BERLIN (Reuters) - French President Emmanuel Macron’s proposals to strengthen the European Union drew mixed reaction in Germany, with a lawmaker from Chancellor Angela Merkel’s Bavarian allies warning against turning the bloc into an “unlimited transfer union”.

French President Emmanuel Macron shakes hands after he delivered a speech to set out plans for reforming the European Union at the Sorbonne in Paris, France, September 26, 2017. REUTERS/Ludovic Marin/Pool

Macron offered a sweeping vision for a renewal of Europe in a speech on Tuesday, calling for the EU to cooperate more closely on defence, immigration, tax and social policy, and for the single currency bloc to have its own budget.
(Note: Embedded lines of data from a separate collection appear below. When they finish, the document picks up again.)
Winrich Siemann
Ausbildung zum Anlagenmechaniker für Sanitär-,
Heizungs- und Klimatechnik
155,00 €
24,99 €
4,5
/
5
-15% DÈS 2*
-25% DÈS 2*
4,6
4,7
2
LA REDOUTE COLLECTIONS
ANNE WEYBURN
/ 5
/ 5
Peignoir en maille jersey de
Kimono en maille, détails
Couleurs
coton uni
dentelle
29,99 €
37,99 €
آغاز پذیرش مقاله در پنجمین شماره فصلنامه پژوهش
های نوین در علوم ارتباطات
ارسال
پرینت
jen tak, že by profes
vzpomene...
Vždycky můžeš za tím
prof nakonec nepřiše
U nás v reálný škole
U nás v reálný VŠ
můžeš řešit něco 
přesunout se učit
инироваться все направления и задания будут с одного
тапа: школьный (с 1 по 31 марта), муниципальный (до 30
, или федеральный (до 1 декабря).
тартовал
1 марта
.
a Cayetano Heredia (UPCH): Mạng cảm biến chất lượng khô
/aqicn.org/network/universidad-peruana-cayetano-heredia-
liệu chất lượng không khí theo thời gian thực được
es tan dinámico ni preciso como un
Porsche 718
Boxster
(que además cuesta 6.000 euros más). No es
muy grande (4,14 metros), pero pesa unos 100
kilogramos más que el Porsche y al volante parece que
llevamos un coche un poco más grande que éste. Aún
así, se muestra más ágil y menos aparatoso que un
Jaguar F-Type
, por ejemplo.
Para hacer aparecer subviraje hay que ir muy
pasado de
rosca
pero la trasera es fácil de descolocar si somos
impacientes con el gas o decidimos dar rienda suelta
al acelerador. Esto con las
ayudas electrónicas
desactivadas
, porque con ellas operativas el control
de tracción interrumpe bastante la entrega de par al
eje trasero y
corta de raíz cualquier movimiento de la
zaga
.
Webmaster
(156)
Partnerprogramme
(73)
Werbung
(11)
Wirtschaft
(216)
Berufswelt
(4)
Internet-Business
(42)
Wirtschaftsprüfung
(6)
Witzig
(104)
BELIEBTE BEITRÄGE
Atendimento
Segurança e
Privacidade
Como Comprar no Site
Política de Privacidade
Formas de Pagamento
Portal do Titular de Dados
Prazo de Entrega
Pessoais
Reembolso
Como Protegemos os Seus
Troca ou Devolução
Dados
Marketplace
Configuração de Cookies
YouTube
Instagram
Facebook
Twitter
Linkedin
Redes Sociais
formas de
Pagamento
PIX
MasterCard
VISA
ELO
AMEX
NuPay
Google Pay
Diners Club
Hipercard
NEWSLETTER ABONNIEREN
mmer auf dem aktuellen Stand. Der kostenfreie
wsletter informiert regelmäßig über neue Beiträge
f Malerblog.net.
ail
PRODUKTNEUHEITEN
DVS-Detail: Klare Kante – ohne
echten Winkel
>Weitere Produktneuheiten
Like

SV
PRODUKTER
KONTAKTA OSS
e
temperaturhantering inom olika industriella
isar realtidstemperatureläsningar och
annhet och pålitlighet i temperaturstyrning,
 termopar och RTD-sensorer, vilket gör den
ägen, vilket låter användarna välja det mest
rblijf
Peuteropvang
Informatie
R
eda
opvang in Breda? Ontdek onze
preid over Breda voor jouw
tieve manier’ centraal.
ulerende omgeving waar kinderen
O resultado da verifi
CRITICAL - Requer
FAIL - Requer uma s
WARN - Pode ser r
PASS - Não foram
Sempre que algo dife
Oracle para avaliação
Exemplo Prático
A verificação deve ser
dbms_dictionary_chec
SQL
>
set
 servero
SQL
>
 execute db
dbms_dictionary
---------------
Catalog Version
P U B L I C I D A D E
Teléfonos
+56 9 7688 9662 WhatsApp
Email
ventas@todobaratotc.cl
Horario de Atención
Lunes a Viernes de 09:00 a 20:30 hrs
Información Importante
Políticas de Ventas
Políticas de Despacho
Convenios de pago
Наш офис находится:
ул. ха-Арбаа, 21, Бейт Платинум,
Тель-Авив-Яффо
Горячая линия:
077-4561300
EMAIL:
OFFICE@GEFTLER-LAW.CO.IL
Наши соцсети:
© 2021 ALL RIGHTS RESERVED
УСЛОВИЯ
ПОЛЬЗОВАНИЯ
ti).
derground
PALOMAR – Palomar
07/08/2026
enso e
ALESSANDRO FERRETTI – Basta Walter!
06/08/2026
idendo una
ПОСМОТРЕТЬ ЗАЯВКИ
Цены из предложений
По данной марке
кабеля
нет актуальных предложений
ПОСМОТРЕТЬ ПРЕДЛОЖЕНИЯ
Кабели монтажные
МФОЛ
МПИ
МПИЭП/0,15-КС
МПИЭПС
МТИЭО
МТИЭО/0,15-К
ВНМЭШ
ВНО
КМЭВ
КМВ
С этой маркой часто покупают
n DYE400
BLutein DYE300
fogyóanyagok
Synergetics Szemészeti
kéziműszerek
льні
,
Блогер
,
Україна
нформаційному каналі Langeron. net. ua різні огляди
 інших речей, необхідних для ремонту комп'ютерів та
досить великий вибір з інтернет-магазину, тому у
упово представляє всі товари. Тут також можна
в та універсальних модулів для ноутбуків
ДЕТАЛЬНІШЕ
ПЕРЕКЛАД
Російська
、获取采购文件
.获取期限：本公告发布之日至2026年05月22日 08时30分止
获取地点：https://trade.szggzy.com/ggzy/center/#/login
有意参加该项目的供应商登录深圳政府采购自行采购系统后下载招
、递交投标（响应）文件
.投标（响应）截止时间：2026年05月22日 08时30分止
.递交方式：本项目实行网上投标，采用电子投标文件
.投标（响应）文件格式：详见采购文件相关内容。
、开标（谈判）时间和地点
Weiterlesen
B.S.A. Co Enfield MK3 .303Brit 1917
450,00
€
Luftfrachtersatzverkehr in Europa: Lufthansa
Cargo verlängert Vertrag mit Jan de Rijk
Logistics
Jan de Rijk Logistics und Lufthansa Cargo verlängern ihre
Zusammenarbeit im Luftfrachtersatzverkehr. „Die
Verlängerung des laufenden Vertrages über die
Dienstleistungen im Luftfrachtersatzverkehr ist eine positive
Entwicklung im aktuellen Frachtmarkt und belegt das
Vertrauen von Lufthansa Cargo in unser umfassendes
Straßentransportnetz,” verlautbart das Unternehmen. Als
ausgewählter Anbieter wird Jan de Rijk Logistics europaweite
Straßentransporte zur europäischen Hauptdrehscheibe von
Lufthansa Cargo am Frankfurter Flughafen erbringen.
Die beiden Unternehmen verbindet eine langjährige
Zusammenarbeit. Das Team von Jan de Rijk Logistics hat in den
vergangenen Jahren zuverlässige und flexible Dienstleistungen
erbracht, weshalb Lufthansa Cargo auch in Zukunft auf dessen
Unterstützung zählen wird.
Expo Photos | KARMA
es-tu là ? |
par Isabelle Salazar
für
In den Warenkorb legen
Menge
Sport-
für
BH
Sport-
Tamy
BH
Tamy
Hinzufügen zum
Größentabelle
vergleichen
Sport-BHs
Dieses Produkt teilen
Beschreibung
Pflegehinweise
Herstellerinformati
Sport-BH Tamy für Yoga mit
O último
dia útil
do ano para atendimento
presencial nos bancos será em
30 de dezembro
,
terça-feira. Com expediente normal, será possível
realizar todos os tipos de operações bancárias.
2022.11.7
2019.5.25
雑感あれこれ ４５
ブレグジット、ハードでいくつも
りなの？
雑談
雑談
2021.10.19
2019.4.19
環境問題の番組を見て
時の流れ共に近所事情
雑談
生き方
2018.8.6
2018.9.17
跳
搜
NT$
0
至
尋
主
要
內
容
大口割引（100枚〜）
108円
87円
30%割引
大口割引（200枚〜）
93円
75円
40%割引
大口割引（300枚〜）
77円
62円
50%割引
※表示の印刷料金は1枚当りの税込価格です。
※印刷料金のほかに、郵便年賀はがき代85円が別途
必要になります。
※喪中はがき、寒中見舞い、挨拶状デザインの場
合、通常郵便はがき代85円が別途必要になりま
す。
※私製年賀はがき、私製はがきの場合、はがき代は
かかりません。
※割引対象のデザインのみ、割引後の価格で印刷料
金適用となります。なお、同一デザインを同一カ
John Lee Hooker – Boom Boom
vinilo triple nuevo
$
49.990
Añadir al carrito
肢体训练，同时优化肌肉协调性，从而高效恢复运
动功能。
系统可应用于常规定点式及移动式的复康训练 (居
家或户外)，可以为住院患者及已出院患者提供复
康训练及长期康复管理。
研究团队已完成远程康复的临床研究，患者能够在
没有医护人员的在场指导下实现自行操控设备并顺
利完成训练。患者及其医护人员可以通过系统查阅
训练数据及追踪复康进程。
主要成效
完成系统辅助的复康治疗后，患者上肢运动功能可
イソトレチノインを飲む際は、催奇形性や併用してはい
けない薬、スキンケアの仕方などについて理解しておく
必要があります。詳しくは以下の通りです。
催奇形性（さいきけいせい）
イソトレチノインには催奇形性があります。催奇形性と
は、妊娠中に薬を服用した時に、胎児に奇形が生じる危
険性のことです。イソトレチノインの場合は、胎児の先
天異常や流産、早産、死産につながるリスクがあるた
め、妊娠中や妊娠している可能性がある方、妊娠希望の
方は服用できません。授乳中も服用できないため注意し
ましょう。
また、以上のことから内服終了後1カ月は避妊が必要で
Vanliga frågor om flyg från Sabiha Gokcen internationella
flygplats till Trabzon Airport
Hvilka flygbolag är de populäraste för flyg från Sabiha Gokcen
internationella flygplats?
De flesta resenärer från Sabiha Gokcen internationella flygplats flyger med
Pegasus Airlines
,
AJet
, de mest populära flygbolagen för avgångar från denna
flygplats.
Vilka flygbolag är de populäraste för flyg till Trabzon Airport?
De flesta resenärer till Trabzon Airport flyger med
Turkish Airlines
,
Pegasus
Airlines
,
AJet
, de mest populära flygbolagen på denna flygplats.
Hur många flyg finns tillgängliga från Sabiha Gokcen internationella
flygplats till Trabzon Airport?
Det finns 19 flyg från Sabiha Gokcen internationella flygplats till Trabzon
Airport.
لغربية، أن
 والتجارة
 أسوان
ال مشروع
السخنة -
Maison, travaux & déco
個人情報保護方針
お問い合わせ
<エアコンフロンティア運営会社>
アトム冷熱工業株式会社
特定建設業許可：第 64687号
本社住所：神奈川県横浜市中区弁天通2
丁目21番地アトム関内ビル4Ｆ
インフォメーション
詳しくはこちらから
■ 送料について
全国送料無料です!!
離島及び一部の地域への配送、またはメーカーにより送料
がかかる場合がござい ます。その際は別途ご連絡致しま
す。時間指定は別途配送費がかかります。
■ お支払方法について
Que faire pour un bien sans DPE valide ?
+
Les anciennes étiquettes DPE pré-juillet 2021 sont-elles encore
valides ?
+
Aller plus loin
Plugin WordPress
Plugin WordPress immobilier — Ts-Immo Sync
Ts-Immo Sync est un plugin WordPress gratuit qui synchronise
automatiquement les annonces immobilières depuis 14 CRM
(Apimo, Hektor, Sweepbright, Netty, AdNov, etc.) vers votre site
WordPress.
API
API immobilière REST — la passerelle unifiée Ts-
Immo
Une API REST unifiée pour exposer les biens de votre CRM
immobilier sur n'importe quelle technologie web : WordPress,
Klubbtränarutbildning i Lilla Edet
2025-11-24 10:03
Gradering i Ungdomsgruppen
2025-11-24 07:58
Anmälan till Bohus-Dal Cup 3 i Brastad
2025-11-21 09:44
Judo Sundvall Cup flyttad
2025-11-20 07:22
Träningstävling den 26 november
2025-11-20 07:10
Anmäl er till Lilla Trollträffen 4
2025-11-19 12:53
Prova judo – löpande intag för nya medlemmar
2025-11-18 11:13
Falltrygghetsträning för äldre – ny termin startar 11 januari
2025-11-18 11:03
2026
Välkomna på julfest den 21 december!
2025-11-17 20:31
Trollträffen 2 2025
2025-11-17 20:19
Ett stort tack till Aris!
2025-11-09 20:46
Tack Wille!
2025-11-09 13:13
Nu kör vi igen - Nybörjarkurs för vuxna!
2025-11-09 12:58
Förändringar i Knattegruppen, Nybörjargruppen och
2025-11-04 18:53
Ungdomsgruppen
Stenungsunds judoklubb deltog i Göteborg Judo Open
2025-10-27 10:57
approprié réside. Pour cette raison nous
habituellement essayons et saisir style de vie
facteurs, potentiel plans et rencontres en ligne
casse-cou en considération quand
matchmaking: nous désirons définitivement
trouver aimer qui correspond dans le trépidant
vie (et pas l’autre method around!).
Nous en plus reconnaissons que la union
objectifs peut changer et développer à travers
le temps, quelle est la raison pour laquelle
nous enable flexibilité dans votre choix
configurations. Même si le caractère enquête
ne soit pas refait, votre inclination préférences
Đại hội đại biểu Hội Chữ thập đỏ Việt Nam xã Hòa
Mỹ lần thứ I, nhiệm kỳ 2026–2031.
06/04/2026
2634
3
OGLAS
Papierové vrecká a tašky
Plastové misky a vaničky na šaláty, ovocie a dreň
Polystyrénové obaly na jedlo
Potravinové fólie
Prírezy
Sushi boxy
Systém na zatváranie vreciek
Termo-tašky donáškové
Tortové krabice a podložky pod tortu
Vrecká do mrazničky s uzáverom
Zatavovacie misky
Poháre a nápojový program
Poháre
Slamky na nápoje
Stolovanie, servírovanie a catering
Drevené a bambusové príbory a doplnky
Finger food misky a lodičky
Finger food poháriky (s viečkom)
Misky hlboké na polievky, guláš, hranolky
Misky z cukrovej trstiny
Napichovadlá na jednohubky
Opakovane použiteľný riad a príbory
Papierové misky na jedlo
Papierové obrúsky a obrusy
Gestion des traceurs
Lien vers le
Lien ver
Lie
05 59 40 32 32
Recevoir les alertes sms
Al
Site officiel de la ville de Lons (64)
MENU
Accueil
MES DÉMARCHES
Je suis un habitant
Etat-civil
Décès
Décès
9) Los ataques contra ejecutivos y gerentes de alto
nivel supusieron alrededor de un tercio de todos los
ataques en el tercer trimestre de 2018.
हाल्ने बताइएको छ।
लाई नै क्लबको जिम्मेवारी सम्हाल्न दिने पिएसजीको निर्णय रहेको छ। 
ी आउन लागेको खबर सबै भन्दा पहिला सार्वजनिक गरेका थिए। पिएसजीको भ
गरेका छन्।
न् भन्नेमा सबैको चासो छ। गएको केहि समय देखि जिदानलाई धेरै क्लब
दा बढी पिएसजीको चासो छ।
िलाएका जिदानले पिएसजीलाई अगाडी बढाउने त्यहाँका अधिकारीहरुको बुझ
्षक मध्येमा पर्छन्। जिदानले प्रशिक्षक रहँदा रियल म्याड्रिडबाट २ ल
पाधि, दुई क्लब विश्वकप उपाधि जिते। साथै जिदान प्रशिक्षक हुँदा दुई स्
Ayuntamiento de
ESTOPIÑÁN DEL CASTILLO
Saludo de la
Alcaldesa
He was speaking two days after the German election in which Merkel’s conservative CDU/CSU bloc scored its worst result since 1949, limiting her freedom to manoeuvre on Europe.

The co-governing Social Democrats (SPD), which suffered its worst election result since the end of World War Two, ruled out a re-run of a “grand coalition” with Merkel.

Outgoing Foreign Minister Sigmar Gabriel, a senior SPD member, lauded the French proposals.

“Emmanuel Macron today held a courageous, a passionate plea against nationalism and for Europe - a Europe which he wants to reform, strengthen and unite with our help,” Gabriel said.

“Right now, we need to seize this opportunity for Franco-German initiatives to make Europe more democratic, involve the citizens and make it fit for the future.”

Gabriel said a joint determination by EU member states was needed to resolve problems in Europe, adding of Macron: “He can count on us.”

Cem Ozdemir, co-leader of the left-leaning Greens, a potential coalition partner for Merkel, told reporters in Berlin: ”Germany should take Macron’s extended hand and push Europe forward, with other partners.

“It’s an important signal to us in Berlin that Macron makes his proposals directly after the German election. Because only if Paris and Berlin work closely together and have the courage to implement concrete reforms, can we strengthen Europe.”

Ozdemir, seen as a possible foreign or finance minister in Merkel’s coalition government, said the euro zone in particular needed reforms to make it resilient against future shocks.

“We need investment in digitisation, sustainable technologies and infrastructure, in particular, to ensure long-term investment and create future-proof jobs,” Ozdemir said.

“WRONG INCENTIVES”

But Hans Michelbach, a lawmaker from Merkel’s CSU allies, said Macron’s ideas were unsuitable to take Europe forward. “They do not lead to a deepening (of the EU) but to a deeper split in the EU,” he said.

Michelbach accused Macron of planning to turn the euro zone into an “unlimited transfer union” and to roll back the EU’s Stability Pact.

“But these are the wrong lessons from the euro zone crisis,” Michelbach said, adding Macron should not be relieved of his duty to bring the French budget deficit in line with the EU’s fiscal rules.

His comments were echoed by Alexander Graf Lambsdorff, a senior member of the pro-business Free Democrats (FDP), another potential coalition partner for Merkel.

“This was a courageous speech by President Macron, even if not all of his proposals meet approval of the FDP,” Lambsdorff said.

Lambsdorff welcomed Macron’s call to strengthen military cooperation in the EU and seize the opportunities of digitisation, but he rejected the call for a euro zone budget.

“The problem in Europe is not a lack of public funds, but the lack of reform. A euro zone budget would set exactly the wrong incentives,” Lambsdorff said.

The fiscally conservative FDP dislikes the idea of any facility that may lead to financial transfers from wealthier euro zone countries to poorer ones.

Macron said he hoped his ideas would be taken into account in Germany’s coalition building negotiations. Those talks are not expected to begin until mid-October and may take several months.